If a VM has been backdoored, the cryptographic attestation will fail and immediately alert the VM admin of the compromise. Or at least that’s how SEV-SNP is designed to work. BadRAM is an attack that a server admin can carry out in minutes, using either about $10 of hardware, or in some cases, software only, to cause DDR4 or DDR5 memory modules to misreport during bootup the amount of memory capacity they have. From then on, SEV-SNP will be permanently made to suppress the cryptographic hash attesting its integrity even when the VM has been badly compromised.
“BadRAM completely undermines trust in AMD’s latest Secure Encrypted Virtualization (SEV-SNP) technology, which is widely deployed by major cloud providers, including Amazon AWS, Google Cloud, and Microsoft Azure,” members of the research team wrote in an email. “BadRAM for the first time studies the security risks of bad RAM—rogue memory modules that deliberately provide false information to the processor during startup. We show how BadRAM attackers can fake critical remote attestation reports and insert undetectable backdoors into _any_ SEV-protected VM.”

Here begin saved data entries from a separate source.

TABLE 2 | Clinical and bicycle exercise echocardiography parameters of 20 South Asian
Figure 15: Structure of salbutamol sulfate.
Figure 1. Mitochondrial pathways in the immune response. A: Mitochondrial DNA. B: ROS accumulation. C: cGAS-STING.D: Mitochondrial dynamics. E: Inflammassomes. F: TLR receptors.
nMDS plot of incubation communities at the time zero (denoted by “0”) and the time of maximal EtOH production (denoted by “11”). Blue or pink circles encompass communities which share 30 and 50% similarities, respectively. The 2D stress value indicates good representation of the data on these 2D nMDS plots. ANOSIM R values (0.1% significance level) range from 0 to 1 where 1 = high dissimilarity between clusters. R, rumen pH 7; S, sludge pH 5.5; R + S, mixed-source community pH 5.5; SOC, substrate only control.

Compromising the AMD SEV ecosystem
On a website providing more information about the attack, the researchers wrote:
Modern computers increasingly use encryption to protect sensitive data in DRAM, especially in shared cloud environments with pervasive data breaches and insider threats. AMD’s Secure Encrypted Virtualization (SEV) is a cutting-edge technology that protects privacy and trust in cloud computing by encrypting a virtual machine’s (VM’s) memory and isolating it from advanced attackers, even those compromising critical infrastructure like the virtual machine manager or firmware.
We found that tampering with the embedded SPD chip on commercial DRAM modules allows attackers to bypass SEV protections—including AMD’s latest SEV-SNP version. For less than $10 in off-the-shelf equipment, we can trick the processor into allowing access to encrypted memory. We build on this BadRAM attack primitive to completely compromise the AMD SEV ecosystem, faking remote attestation reports and inserting backdoors into any SEV-protected VM.
In response to a vulnerability report filed by the researchers, AMD has already shipped patches to affected customers, a company spokesperson said. The researchers say there are no performance penalties, other than the possibility of additional time required during boot up. The BadRAM vulnerability is tracked in the industry as CVE-2024-21944 and AMD-SB-3015 by the chipmaker.
A stroll down memory lane
Modern dynamic random access memory for servers typically comes in the form of DIMMs, short for Dual In-Line Memory Modules. The basic building block of these rectangular sticks are capacitors, which, when charged, represent a binary 1 and, when discharged, represent a 0. The capacitors are organized into cells, which are organized into arrays of rows and columns, which are further arranged into ranks and banks. The more capacitors that are stuffed into a DIMM, the more capacity it has to store data. Servers usually have multiple DIMMs that are organized into channels that can be processed in parallel.